Equipment that crush all of the fruit in the extraction of juice have an elementary disadvantage that is the dispersion of the acids in the peel, leaving the juice with a bitter taste, not fit for consumption.
It is worth noting that to resolve these problems, several types of machinery and equipment for the extraction of juice have appeared, incorporating important shortcomings that are important to be analyzed, such as currently it is known of a machine for processing citrus fruit, especially oranges, where there is a system which after the insertion of the fruit, it is cut in half, and the halves are separated in two rotating cylinders in which two geared reamers, also rotating and hemispherical in shape, crush the fruit halves extracting the juice.

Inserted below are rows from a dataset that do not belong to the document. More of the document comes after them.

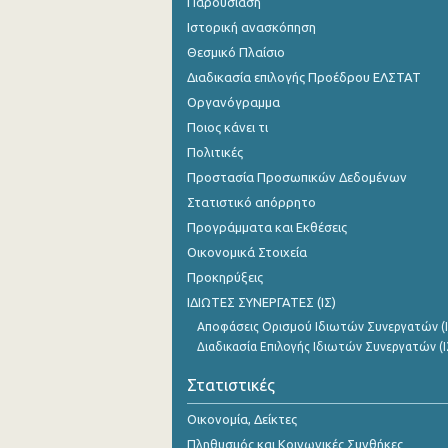
Παρουσίαση
Ιστορική ανασκόπηση
Θεσμικό Πλαίσιο
Διαδικασία επιλογής Προέδρου ΕΛΣΤΑΤ
Οργανόγραμμα
Ποιος κάνει τι
Πολιτικές
Προστασία Προσωπικών Δεδομένων
Στατιστικό απόρρητο
Προγράμματα και Εκθέσεις
Οικονομικά Στοιχεία
Προκηρύξεις
ΙΔΙΩΤΕΣ ΣΥΝΕΡΓΑΤΕΣ (ΙΣ)
Αποφάσεις Ορισμού Ιδιωτών Συνεργατών (Ι
Διαδικασία Επιλογής Ιδιωτών Συνεργατών (Ι
Στατιστικές
Οικονομία, Δείκτες
Πληθυσμός και Κοινωνικές Συνθήκες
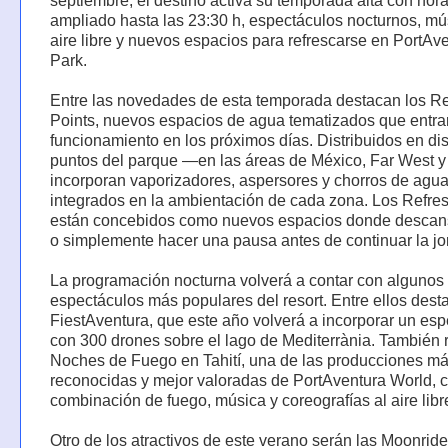
septiembre, el destino activa su temporada alta con hora
ampliado hasta las 23:30 h, espectáculos nocturnos, mú
aire libre y nuevos espacios para refrescarse en PortAv
Park.
Entre las novedades de esta temporada destacan los R
Points, nuevos espacios de agua tematizados que entra
funcionamiento en los próximos días. Distribuidos en dis
puntos del parque —en las áreas de México, Far West 
incorporan vaporizadores, aspersores y chorros de agu
integrados en la ambientación de cada zona. Los Refre
están concebidos como nuevos espacios donde descans
o simplemente hacer una pausa antes de continuar la jo
La programación nocturna volverá a contar con algunos 
espectáculos más populares del resort. Entre ellos dest
FiestAventura, que este año volverá a incorporar un es
con 300 drones sobre el lago de Mediterrània. También 
Noches de Fuego en Tahití, una de las producciones m
reconocidas y mejor valoradas de PortAventura World, 
combinación de fuego, música y coreografías al aire libr
Otro de los atractivos de este verano serán las Moonrid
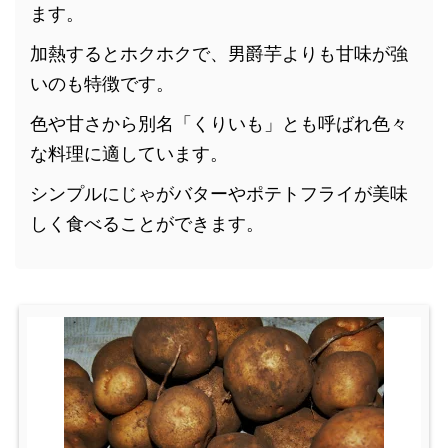
ます。
加熱するとホクホクで、男爵芋よりも甘味が強
いのも特徴です。
色や甘さから別名「くりいも」とも呼ばれ色々
な料理に適しています。
シンプルにじゃがバターやポテトフライが美味
しく食べることができます。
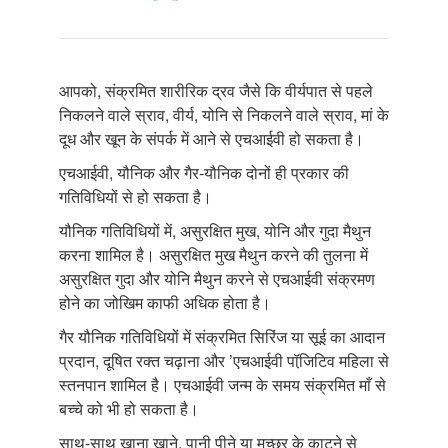
आपको, संक्रमित शारीरिक द्रव जैसे कि वीर्यपात से पहले
निकलने वाले स्राव, वीर्य, योनि से निकलने वाले स्राव, मां के
दूध और खून के संपर्क में आने से एचआईवी हो सकता है।
एचआईवी, यौनिक और गैर-यौनिक दोनों ही प्रकार की
गतिविधियों से हो सकता है।
यौनिक गतिविधियों में, असुरक्षित मुख, योनि और गुदा मैथुन
करना शामिल है। असुरक्षित मुख मैथुन करने की तुलना में
असुरक्षित गुदा और योनि मैथुन करने से एचआईवी संक्रमण
होने का जोखिम काफी अधिक होता है।
गैर यौनिक गतिविधियों में संक्रमित सिरिंज या सूई का आदान
प्रदान, दूषित रक्त चढ़ाना और ’एचआईवी पॉजि़टिव महिला से
स्तनपान शामिल है। एचआईवी जन्म के समय संक्रमित माँ से
बच्चे को भी हो सकता है।
साथ-साथ खाना खाने, पानी पीने या मच्छर के काटने से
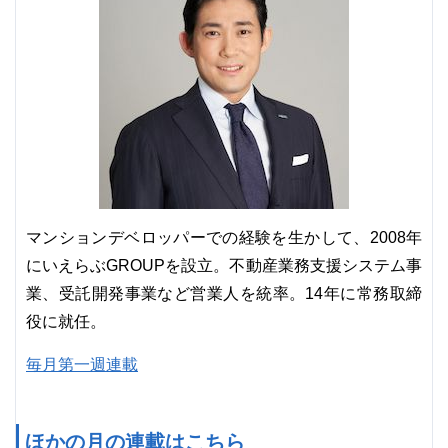
マンションデベロッパーでの経験を生かして、2008年
にいえらぶGROUPを設立。不動産業務支援システム事
業、受託開発事業など営業人を統率。14年に常務取締
役に就任。
毎月第一週連載
ほかの月の連載はこちら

Nevertheless, this system, because of its characteristics, exposes the extracted juice to the peel, in such a manner that the juice bathes, partially or totally, the peel, provoking an emulsification of the oil contained in the peel, incorporating it in the juice, making it acidic and bitter.
It is worth noting that in laboratory tests, it is observed that the level of peel oil in the juice, with this system, varies from 50 to 500% above the norm tolerable for consumption.
There are also other known equipment that function in distinctly different manners than the one previously cited, encompassing voluminous and heavy mechanical systems that provoke the crushing of the whole fruit.
The existing mechanical systems consist of actuated arms that compress the fruit between two concentric peelers. Said concentric peelers are built with multiple radial openings that interlink with each other (one cupping the other). Nevertheless, the design of the openings makes it such that the fruit becomes crushed and not cut, resulting in the liberation of peel oil into the juice.
As a result of the large space occupied by the machines, the space for fruit storage becomes very limited, forcing the operator to feed the machine constantly.
Systems taught in FMC Corporation's U.S. Pat. No. 5,070,778, U.S. Pat. No. 5,170,700, U.S. Pat. No. 5,339,729 and, U.S. Pat. No. 5,483,870, produce oil in the juice and the vertical cores have a tendency to jam with the fruit.
In analyzing these inconveniences, the applicant, who is active in this segment of the market, has developed the apparatus herein claimed, as a definitive solution to these inconveniences.